Introduction Cardiovascular disease (CVD) is a major cause of death in chronic obstructive pulmonary disease (COPD). Numerous studies describe clinical evidence of endothelial dysfunction in COPD but the molecular pathways which link COPD and CVD remain unclear. Endothelial colony forming cells (ECFC) could serve as a research tool to investigate endothelial defects in COPD patients.
Aim and Objectives To examine whether ECFC from COPD patients exhibit dysfunctional characteristics, illustrating the underlying molecular process of endothelial dysfunction in COPD.

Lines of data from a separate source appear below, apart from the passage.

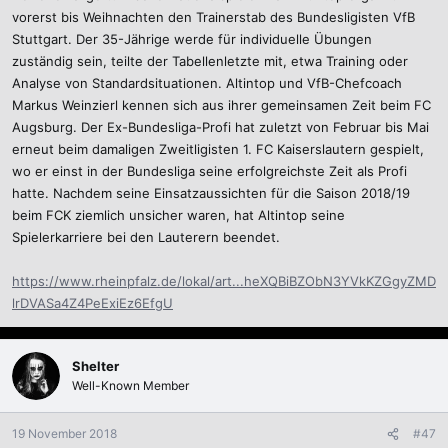
vorerst bis Weihnachten den Trainerstab des Bundesligisten VfB
Stuttgart. Der 35-Jährige werde für individuelle Übungen
zuständig sein, teilte der Tabellenletzte mit, etwa Training oder
Analyse von Standardsituationen. Altintop und VfB-Chefcoach
Markus Weinzierl kennen sich aus ihrer gemeinsamen Zeit beim FC
Augsburg. Der Ex-Bundesliga-Profi hat zuletzt von Februar bis Mai
erneut beim damaligen Zweitligisten 1. FC Kaiserslautern gespielt,
wo er einst in der Bundesliga seine erfolgreichste Zeit als Profi
hatte. Nachdem seine Einsatzaussichten für die Saison 2018/19
beim FCK ziemlich unsicher waren, hat Altintop seine
Spielerkarriere bei den Lauterern beendet.
https://www.rheinpfalz.de/lokal/art...heXQBiBZObN3YVkKZGgyZMD
lrDVASa4Z4PeExiEz6EfgU
Shelter
Well-Known Member
19 November 2018
#47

Methods ECFC were isolated from peripheral blood samples received from 16 healthy non-smoking volunteers (age±SEM, 57±2.7 yr), 10 healthy smokers (57±2.6 yr) and 16 COPD patients (67±1.6 yr). The mononuclear fraction was placed in culture in the presence of endothelial growth factors. ECFC appeared between day 7 and 24, as characteristic cobblestone monolayers. The cells were grown to confluence in T-25 or T-75 flasks and used at passages 4 to 6 for all experiments. Endothelial senescence was measured by senescence-associated β-galactosidase (SA-β-Gal) activity and sirtuin (SIRT) 1 protein levels by Western blotting.
Results ECFC from healthy smokers and COPD patients displayed significantly increased senescence and reduced SIRT1 protein levels compared to healthy non-smoking subjects. SIRT1 protein levels negatively correlated with endothelial senescence.
Conclusions The results from our study demonstrate that ECFC from smokers and COPD patients display epigenetic molecular dysfunctions linked to increased senescence. These defects may contribute to endothelial dysfunction and cardiovascular events.